▶ **SELECTED PASSAGE**:
..........

In a significant development for the AI infrastructure sector, General Compute, an AI inference cloud startup, has successfully secured a $400 million loan from Upper90, a tech investment firm. This deal is notable as it marks the first instance of inference-specific chips being used as collateral for financing. These chips are designed to run pre-trained AI models efficiently, contrasting with the more expensive chips typically used for model training. The financing reflects a growing trend in the market, where there is increasing concern over the costs associated with AI tools and tokens. As a result, investors are shifting their focus towards infrastructure that can operate open-source models at a lower cost compared to the latest large language models (LLMs) developed by leading tech labs.
Founded by CEO Finn Puklowski, General Compute had previously raised a $15 million seed round in May to establish an inference neocloud utilizing silicon from SambaNova, a chipmaker backed by Intel. Neoclouds are specifically designed for AI workloads, distinguishing them from the general-purpose infrastructure provided by traditional hyperscalers like Amazon Web Services (AWS) or Microsoft Azure. The company’s SN50 chips are engineered for inference tasks, boasting power efficiency and eliminating the need for costly water-cooling systems, which allows for quicker deployment across a wider range of data centers. General Compute claims that these new chips can deliver inference speeds that are 16 times faster than those offered by GPU-based cloud services.

..........

(Chart tasks with short answers)
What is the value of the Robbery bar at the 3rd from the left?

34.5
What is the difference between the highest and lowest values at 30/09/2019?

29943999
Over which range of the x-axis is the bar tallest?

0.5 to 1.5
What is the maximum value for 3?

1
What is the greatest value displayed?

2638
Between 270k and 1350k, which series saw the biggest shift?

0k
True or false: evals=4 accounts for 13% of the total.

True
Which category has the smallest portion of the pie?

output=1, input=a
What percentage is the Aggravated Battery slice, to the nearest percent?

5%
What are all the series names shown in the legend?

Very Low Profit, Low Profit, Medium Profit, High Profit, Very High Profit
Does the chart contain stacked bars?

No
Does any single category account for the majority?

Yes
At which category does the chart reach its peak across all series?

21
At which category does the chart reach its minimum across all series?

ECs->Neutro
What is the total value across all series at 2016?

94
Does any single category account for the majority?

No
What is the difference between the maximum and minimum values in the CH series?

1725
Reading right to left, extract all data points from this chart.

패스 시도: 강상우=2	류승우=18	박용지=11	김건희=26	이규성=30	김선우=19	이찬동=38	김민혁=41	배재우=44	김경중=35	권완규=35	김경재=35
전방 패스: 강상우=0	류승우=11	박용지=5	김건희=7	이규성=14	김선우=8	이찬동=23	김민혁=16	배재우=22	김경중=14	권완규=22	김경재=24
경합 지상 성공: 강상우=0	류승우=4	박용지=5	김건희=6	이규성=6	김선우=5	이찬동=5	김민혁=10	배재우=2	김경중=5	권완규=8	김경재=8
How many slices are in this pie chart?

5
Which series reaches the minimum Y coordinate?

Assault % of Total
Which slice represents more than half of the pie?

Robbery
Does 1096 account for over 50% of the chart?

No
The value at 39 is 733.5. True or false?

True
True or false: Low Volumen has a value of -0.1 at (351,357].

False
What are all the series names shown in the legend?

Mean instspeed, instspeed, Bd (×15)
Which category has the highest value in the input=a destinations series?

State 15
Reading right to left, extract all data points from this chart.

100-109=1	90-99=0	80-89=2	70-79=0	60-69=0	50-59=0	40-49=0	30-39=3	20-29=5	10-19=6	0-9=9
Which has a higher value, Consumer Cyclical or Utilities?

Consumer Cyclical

..........

▶ **WHAT TO WORK ON**: Reproduce the passage above about General Compute's loan word for word, between "Founded by CEO" and "GPU-based cloud services.", inclusive.

▶ **RESULT OF THE TASK**:
Founded by CEO Finn Puklowski, General Compute had previously raised a $15 million seed round in May to establish an inference neocloud utilizing silicon from SambaNova, a chipmaker backed by Intel. Neoclouds are specifically designed for AI workloads, distinguishing them from the general-purpose infrastructure provided by traditional hyperscalers like Amazon Web Services (AWS) or Microsoft Azure. The company’s SN50 chips are engineered for inference tasks, boasting power efficiency and eliminating the need for costly water-cooling systems, which allows for quicker deployment across a wider range of data centers. General Compute claims that these new chips can deliver inference speeds that are 16 times faster than those offered by GPU-based cloud services.